A diferencia de la fama, la gloria cuesta (más tiempo y esfuerzo) de alcanzar, resultando su logro más laborioso y su vigencia, más duradera. Quien alcanza la gloria, aun sin fama, aunque sólo fuere merced a una sola obra (pero, eso sí, excelsa, gloriosa), no necesitará renovar el fuego constantemente para mantener viva la llama de la memoria. Su brillo será inextinguible. Y no es extraño que el retiro de la vida pública fomente su recuerdo hasta elevarlo a la categoría de leyenda o mito. Ocurre que la gloria no vive del crédito (como la fama) sino del mérito; al decir de Arthur Schopenhauer: «Lo preciso no es la gloria sino merecerla». Esta circunstancia hace a la gloria aproximarse a las bondades de la virtud. Una y otra viven del obrar y sobreviven a menudo en la discreción. Mientras la fama vive de la discrecionalidad, cuando no de la llana indiscreción.

La gloria no es cosa famosa, ya que no cede a servidumbres. El famoso se justifica por todo lo que hace o no hace, y por ambas cosas siente mala conciencia. El hombre de gloria, en cambio, prefiere que su persona y su obra tengan significado, a ser un significante. En ellas cree y en ellas crece. Y si el público, los demás, no se lo reconocen, no le queda más que sentenciar, sin arrogancia pero con firmeza: ¡ellos se lo pierden!

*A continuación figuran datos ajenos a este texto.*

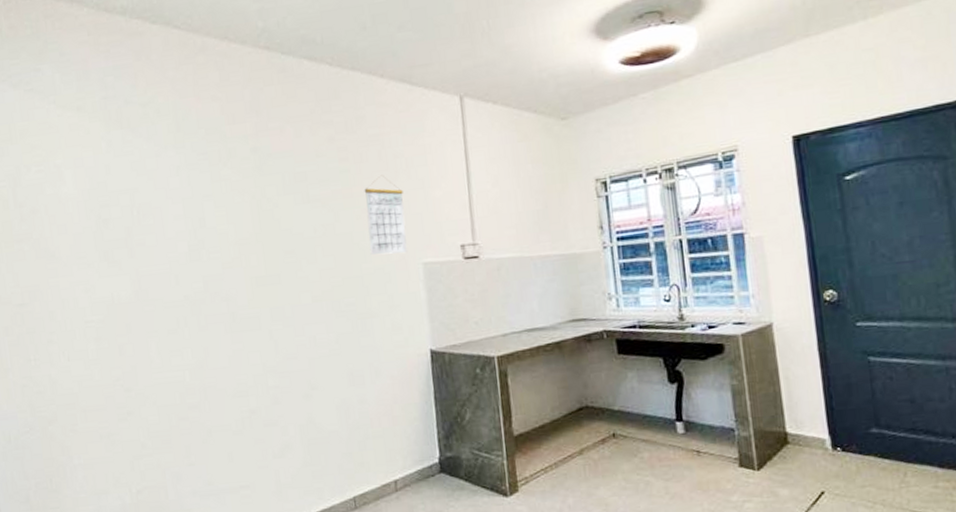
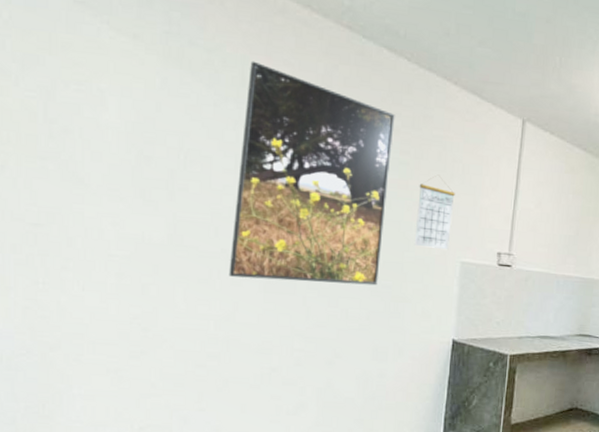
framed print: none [182,104,341,323] -> present [228,61,395,286]

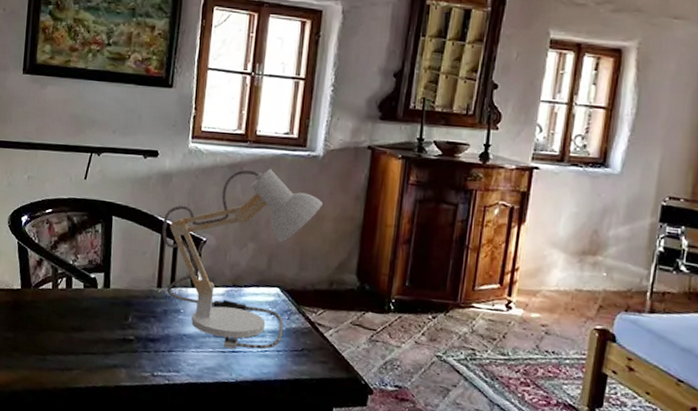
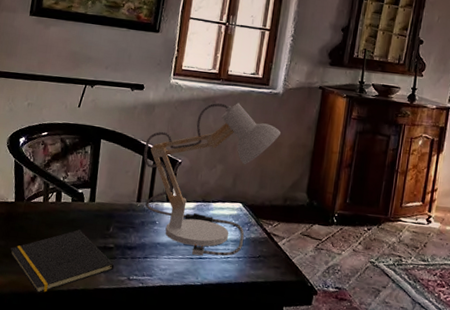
notepad: none [19,319,136,391] -> present [10,229,115,294]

Decía Cicerón: gloria virtutem tamquam umbra sequitur («La gloria sigue a la virtud como a su sombra»). Sucede que cuando el forjador de glorias bizquea hacia la fama, en vez de seguir el rastro de la virtud, su destino no será memorable sino pomposa insignia de miles gloriosus. Y es que cuando el hombre se ofusca por el tenue destello de la fama, cuando no mejora y mucho se justifica, entonces no entre en el panteón de la memoria ni logra el laurel de la gloria, sino que tan sólo escribirá, si acaso, un capítulo más en la historia de la infamia.